# Which area



## Tina & Tony (Nov 11, 2018)

We are looking to move to ontinyent, what area would people suggest, and why x


----------



## Beach buddy (Jul 7, 2018)

Ontinyent?


----------



## Barriej (Jul 23, 2012)

Tina & Tony said:


> We are looking to move to ontinyent, what area would people suggest, and why x


Don't take this the wrong way. But.

Have you visited the areas you are thinking of moving to?
Do you have an idea of the property you want to own/rent?

What are you looking for, a quiet life, busy with expats, typical Spanish?

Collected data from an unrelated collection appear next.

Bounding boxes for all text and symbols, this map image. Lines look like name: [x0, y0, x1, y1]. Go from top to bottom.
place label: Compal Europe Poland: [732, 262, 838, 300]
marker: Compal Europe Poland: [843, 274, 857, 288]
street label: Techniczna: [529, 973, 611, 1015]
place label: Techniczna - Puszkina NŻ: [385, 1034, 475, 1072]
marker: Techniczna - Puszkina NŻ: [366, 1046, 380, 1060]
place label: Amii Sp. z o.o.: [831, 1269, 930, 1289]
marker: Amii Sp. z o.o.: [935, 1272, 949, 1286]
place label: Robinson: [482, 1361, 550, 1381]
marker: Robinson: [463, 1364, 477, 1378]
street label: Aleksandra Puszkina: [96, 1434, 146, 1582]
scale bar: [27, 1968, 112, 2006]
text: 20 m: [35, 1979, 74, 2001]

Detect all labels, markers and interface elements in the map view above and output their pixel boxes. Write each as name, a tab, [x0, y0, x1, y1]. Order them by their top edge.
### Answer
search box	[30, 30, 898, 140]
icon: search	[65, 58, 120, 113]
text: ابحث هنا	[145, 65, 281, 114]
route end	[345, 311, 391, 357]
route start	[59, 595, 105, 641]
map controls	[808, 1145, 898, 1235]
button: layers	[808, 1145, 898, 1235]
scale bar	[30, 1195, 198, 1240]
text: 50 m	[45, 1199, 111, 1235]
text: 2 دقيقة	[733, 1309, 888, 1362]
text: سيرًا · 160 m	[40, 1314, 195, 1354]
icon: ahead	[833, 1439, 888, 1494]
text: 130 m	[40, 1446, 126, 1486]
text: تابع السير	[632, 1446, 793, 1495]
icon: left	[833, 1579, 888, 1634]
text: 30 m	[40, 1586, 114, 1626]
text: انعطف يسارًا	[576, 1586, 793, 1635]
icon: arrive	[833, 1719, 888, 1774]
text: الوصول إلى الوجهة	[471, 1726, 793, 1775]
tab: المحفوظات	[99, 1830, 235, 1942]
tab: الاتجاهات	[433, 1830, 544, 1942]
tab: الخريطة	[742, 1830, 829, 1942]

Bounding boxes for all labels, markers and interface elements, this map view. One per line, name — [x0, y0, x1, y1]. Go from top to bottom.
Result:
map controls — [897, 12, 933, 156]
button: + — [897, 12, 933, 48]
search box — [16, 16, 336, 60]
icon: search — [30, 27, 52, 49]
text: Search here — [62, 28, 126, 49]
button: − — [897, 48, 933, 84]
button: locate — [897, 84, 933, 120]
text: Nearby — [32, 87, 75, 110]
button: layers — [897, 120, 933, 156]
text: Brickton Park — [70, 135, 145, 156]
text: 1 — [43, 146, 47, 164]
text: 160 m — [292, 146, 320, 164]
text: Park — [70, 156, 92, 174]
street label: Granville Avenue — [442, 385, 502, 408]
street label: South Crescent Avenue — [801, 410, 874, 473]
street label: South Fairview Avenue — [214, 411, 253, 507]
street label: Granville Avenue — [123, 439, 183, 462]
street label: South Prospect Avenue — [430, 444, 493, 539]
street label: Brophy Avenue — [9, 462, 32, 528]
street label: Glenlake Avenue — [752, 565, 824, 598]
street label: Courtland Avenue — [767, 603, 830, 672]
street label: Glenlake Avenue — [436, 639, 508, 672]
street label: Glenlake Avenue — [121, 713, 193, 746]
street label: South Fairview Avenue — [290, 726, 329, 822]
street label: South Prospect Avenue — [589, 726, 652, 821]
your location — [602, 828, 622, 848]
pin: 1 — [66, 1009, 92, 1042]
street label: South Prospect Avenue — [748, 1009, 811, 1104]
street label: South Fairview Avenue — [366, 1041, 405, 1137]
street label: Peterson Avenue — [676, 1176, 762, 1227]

If you give a little more information, you may get some good advice.


----------



## SandraP (Apr 23, 2014)

Do you want to live near the town or out in the countryside? How much land do you want if you want a house? Do you want neighbours close by?
We decided on Ontinyent then had holidays in the town in different areas, this helped us decide what side of the valley we wanted to live on and we looked at quite a lot of properties so we knew what we wanted, but more importantly, what we didn't want. 
Have you visited the town yet?
Snikpoh has lived in Ontinyent for many years, he is better placed to advise on the pros and cons of each area, but only you can say which part is more suited to your needs.


----------



## Tina & Tony (Nov 11, 2018)

Morning all, we have not visited ontinyent yet we are over in may to look at property's in a few areas so was asking where people would suggest,we know what kind of property we would like, dont want to be in the countryside,so we looking in around town, we are no strangers to living abroad,as we live in lanzarote, and are looking for a change x


----------



## Tina & Tony (Nov 11, 2018)

Also any suggestion for accommodation for 5days in may x


----------



## SandraP (Apr 23, 2014)

Snikpoh has accommodation which I have stayed in, self catering apartment underneath his house. It is called El Parque, look on his profile think he has links to it there.


----------



## Tina & Tony (Nov 11, 2018)

Thank you sandraP x


----------



## SandraP (Apr 23, 2014)

Sorry I cannot advise on areas to look for property, we have just bought, but it is in countryside, about 6km outside town. We are not living there yet so cannot help with areas as we do not know the town well enough.


----------



## Tina & Tony (Nov 11, 2018)

Thank you again sandraP x


----------



## The Skipper (Nov 26, 2014)

Tina & Tony said:


> Morning all, we have not visited ontinyent yet we are over in may to look at property's in a few areas so was asking where people would suggest,we know what kind of property we would like, dont want to be in the countryside,so we looking in around town, we are no strangers to living abroad,as we live in lanzarote, and are looking for a change x


I would recommend that you explore the area a little south of Ontinyent (take the A7 motorway in the Alicante direction). Look at Muro de Alcoy, Cocentaina and Alcoy. These towns are surrounded by mountains which, in my opinion, provide far more dramatic and attractive scenery than Ontinyent. We rented a house in Ontinyent for two months and viewed many houses in the area but fell in love with the mountains to the east of Alcoy and Cocentaina. I note that you want to live in a town so your search criteria will be the exact opposite of mine but the towns I have mentioned are well worth exploring. Alcoy, by the way, is famous for its fiestas, especially Moors and Christians and Three Kings, and Cocentaina attracts 500,000 visitors each year for its huge, four-day medieval fair in November.


----------



## Tina & Tony (Nov 11, 2018)

Thank you,The skipper,we are going to look a few different places ,we looked at houses in piles,oliva and gandia but house price where quite high so desided to look more in land and found ontinyent but thier in may and will have good look round x


----------